Erdemovic answered that his own estimate was “realistic” but “there's no way you could count every single man murdered by every single one of us”.

The defence lawyer then asked whether Erdemovic was sure that the “tall, athletic and somewhat older man” had given the order to murder the men.

“He came to the squad and spoke with Brano Gojkovic, who was the squad's de facto leader in that operation, and Aleksandar Cvetkovic. Gojkovic then came up to [me], Franc Kos, and Zoran Goronja, and we all protested saying that the killings wouldn't make sense. Gojkovic then answered, ‘Very well, if you don't want to, then give me your guns and stand right next to them,’” Erdemovic recalled.

In June 2012, Bosnia’s national war crimes court jailed Kos and Goronja to 40 years for their part in the massacre.

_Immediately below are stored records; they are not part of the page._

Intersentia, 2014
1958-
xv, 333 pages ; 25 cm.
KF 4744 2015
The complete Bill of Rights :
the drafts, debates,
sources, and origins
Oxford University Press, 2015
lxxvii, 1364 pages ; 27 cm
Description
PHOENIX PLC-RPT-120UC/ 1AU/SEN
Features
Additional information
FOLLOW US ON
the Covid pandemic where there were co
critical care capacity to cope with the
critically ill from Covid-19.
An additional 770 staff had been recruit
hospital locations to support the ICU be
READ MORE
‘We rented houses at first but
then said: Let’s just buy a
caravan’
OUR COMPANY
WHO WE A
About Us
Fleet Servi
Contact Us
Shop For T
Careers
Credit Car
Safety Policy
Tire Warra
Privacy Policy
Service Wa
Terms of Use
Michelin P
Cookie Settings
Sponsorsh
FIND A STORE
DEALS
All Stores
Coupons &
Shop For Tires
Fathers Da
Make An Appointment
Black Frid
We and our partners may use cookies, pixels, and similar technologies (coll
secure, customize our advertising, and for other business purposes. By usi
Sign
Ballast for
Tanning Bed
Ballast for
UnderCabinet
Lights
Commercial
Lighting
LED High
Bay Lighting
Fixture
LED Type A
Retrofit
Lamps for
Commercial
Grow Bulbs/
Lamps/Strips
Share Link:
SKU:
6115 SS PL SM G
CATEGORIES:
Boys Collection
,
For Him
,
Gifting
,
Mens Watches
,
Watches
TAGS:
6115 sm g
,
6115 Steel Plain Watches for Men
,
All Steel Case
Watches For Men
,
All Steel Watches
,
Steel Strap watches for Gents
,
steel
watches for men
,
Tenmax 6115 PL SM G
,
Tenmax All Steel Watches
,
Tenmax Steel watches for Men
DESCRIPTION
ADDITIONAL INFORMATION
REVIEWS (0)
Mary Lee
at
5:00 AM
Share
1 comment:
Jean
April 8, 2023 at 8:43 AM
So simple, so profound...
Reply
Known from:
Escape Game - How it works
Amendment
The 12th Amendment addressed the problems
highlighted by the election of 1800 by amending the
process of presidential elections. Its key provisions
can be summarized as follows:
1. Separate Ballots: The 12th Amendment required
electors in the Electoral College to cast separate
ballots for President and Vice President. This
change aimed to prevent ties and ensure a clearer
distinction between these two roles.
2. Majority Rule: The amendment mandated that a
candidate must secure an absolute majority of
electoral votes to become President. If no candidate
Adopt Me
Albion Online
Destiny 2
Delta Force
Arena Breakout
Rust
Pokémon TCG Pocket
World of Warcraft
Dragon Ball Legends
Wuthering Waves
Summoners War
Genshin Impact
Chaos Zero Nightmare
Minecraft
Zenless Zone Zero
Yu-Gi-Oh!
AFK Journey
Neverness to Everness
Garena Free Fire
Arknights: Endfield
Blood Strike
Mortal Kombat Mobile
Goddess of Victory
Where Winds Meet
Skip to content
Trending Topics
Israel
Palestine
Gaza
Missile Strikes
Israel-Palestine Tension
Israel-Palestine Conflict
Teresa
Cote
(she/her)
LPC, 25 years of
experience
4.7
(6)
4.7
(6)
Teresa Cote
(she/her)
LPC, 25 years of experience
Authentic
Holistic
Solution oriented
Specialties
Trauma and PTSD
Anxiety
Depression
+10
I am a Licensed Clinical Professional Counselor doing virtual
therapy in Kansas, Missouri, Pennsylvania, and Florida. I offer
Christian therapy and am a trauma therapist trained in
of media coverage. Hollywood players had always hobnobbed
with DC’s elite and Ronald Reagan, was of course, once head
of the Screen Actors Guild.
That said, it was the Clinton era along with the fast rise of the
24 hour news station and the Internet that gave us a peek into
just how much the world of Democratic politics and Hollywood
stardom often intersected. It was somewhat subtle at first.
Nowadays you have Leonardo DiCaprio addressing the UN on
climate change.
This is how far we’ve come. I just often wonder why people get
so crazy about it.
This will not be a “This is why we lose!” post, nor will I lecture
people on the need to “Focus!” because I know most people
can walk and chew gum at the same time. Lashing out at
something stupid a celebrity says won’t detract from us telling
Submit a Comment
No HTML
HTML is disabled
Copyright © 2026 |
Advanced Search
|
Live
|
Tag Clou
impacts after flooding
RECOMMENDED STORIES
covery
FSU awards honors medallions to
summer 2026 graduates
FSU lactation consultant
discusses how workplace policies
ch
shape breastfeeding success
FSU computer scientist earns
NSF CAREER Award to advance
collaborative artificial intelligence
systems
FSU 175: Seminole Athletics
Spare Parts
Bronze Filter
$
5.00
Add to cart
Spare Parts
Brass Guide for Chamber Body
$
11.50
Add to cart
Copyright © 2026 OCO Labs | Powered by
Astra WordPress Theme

Erdemovic has previously testified that Cvetkovic suggested using automatic weapons to speed up the killing process.

Stojanovic, however, said that Cvetkovic had dismissed these claims as “nonsense”, in a conversation held in an Israeli prison where he is currently awaiting extradition to Bosnia on genocide charges.

Prosecutor Julian Nicholls said this was “not surprising” and that “other members of the squad who were arrested thanks to Erdemovic had little or no personal interest to support his statement”.

Nicholls said the conversation with Cvetkovic was therefore “unreliable”.

The trial continues next week.

Velma Saric is an IWPR contributor in Sarajevo.